Sales and use taxes provide revenue to the state’s general fund, to cities and counties through specific state fund allocations, and to other local jurisdictions.

For FY 2017-18:

  • Los Angeles collected $534.2 million, which was 12.7 percent of total general revenue;
  • San Diego collected $314 million, which was 23.5 percent of total general revenue;
  • San Francisco collected $298.2 million, which was 8.7 percent of total general revenue; and
  • San Jose collected $177.4 million, which was 21.0 percent of total general revenue

Property

Unless the California Constitution or federal law specifies otherwise, all property is subject to tax. Except for state-assessed property, the county assessor is responsible for determining the value of all taxable property in the county. The collection of property taxes and their allocation to the appropriate taxing jurisdictions are functions of the county tax collector and the county auditor, respectively.
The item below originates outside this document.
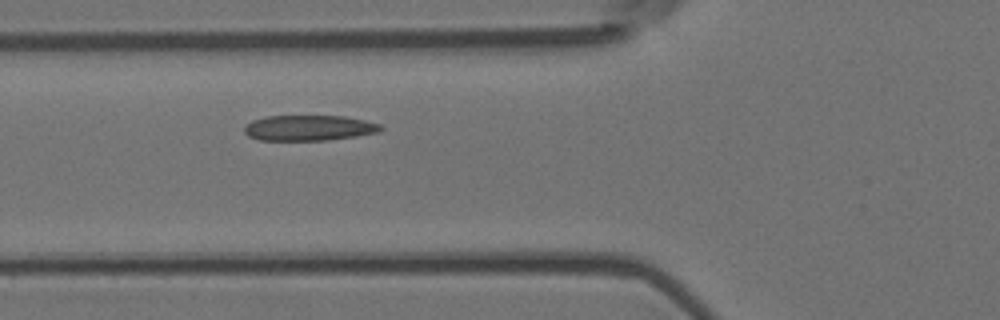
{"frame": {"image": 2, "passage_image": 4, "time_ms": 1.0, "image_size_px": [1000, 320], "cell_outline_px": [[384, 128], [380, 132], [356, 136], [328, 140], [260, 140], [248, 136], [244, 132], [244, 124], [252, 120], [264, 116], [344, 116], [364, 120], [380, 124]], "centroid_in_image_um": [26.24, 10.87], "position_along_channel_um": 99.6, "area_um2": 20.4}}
For FY 2017-18, the total tax for secured and unsecured California property was more than $74 billion. For this same time period:

  • Los Angeles collected $1.28 billion, which was 30.5 percent of total general revenue;
  • San Francisco collected $1.43 billion, which was 41.9 percent of total general revenue;
  • San Diego collected $360.06 million, which was 27 percent of total general revenue; and
  • San Jose collected $198.9 million, which was 23.6 percent of total general revenue.

The majority of all general revenue is used by cities for public safety, which includes police, fire, emergency medical services, street lighting, and disaster preparedness.